[Start of Attachment]

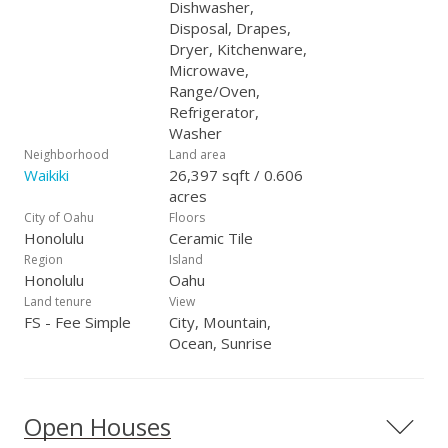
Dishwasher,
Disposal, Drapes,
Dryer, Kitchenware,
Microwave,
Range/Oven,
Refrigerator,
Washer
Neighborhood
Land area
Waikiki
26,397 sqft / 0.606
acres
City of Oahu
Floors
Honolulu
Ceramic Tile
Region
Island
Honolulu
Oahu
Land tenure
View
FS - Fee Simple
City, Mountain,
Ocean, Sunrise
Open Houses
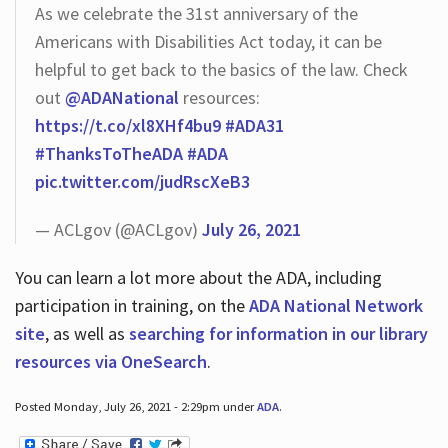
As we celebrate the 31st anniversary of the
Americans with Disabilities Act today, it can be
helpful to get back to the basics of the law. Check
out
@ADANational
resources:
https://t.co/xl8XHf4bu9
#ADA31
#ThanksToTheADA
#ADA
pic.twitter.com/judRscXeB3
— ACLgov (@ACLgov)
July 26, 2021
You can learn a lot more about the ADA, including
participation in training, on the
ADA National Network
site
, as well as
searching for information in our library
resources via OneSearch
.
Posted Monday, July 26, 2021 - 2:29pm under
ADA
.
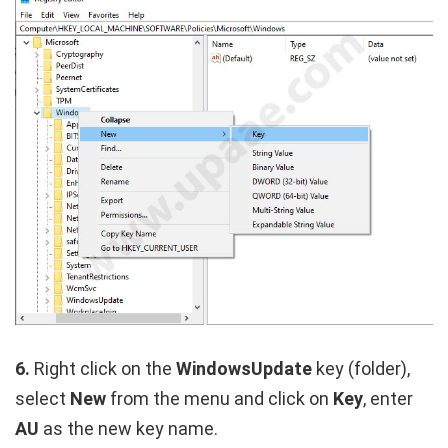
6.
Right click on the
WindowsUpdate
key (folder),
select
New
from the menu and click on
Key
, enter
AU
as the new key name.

[End of Attachment]

JOB ITEM
Word for word, output the lines from the line bearing "resources via OneSearch" through the end of the records above, and only those, without the pictures.

RESPONSE AREA
resources via OneSearch
.
Posted Monday, July 26, 2021 - 2:29pm under
ADA
.
6.
Right click on the
WindowsUpdate
key (folder),
select
New
from the menu and click on
Key
, enter
AU
as the new key name.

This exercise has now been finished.